┏━━
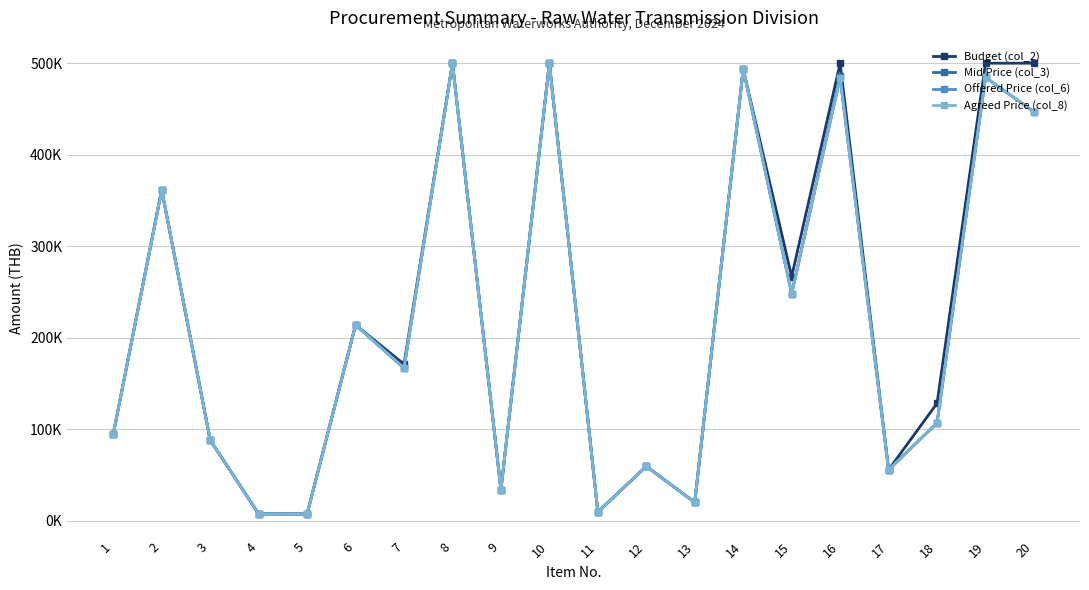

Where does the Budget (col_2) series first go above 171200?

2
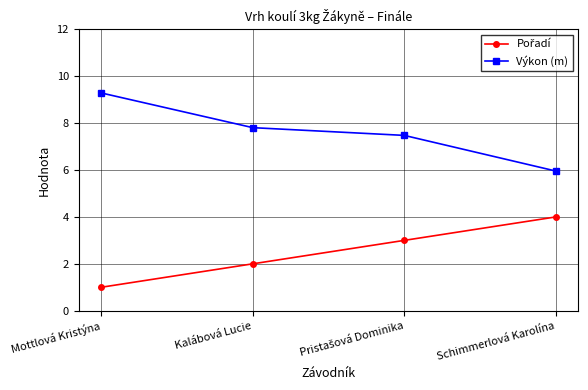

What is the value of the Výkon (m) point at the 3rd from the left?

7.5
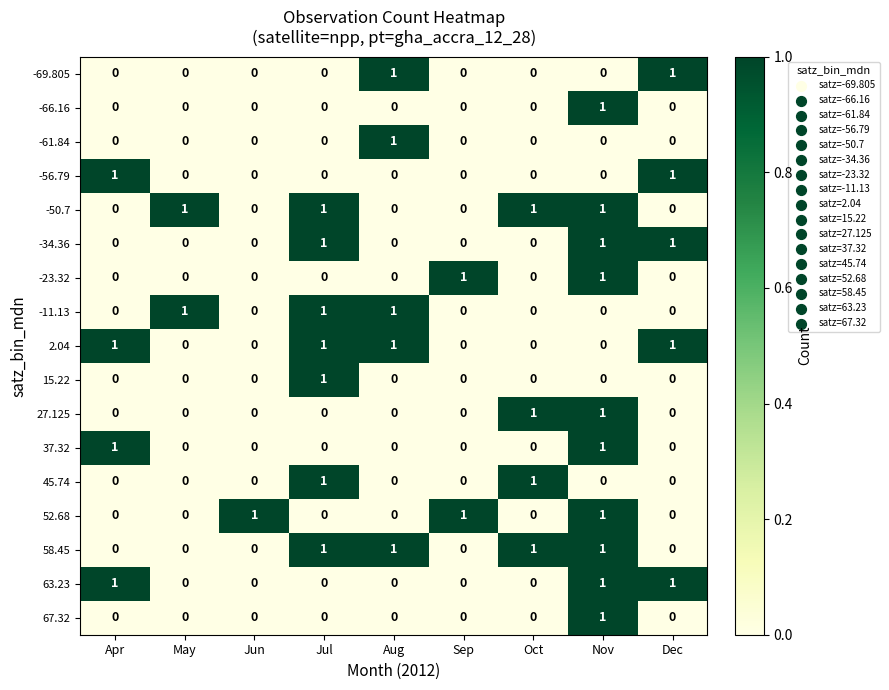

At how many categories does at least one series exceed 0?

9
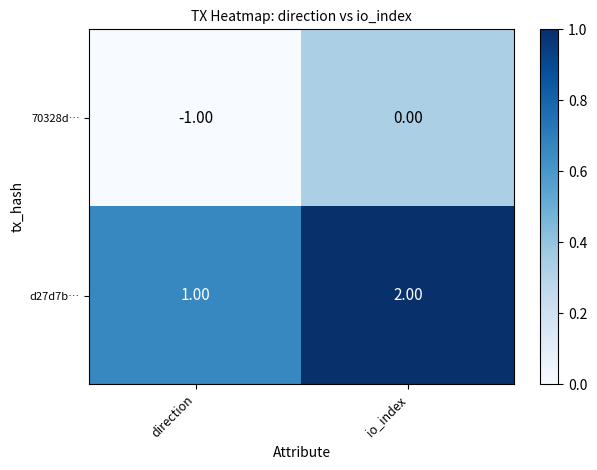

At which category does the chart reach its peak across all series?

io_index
┗━━
▶ Exercise directions
Can you write out the rows above again, substituting "from the left-hand side" for every "from the left" and leaving the pictures out?

▶ Result below
Where does the Budget (col_2) series first go above 171200?

2

What is the value of the Výkon (m) point at the 3rd from the left-hand side?

7.5

At how many categories does at least one series exceed 0?

9

At which category does the chart reach its peak across all series?

io_index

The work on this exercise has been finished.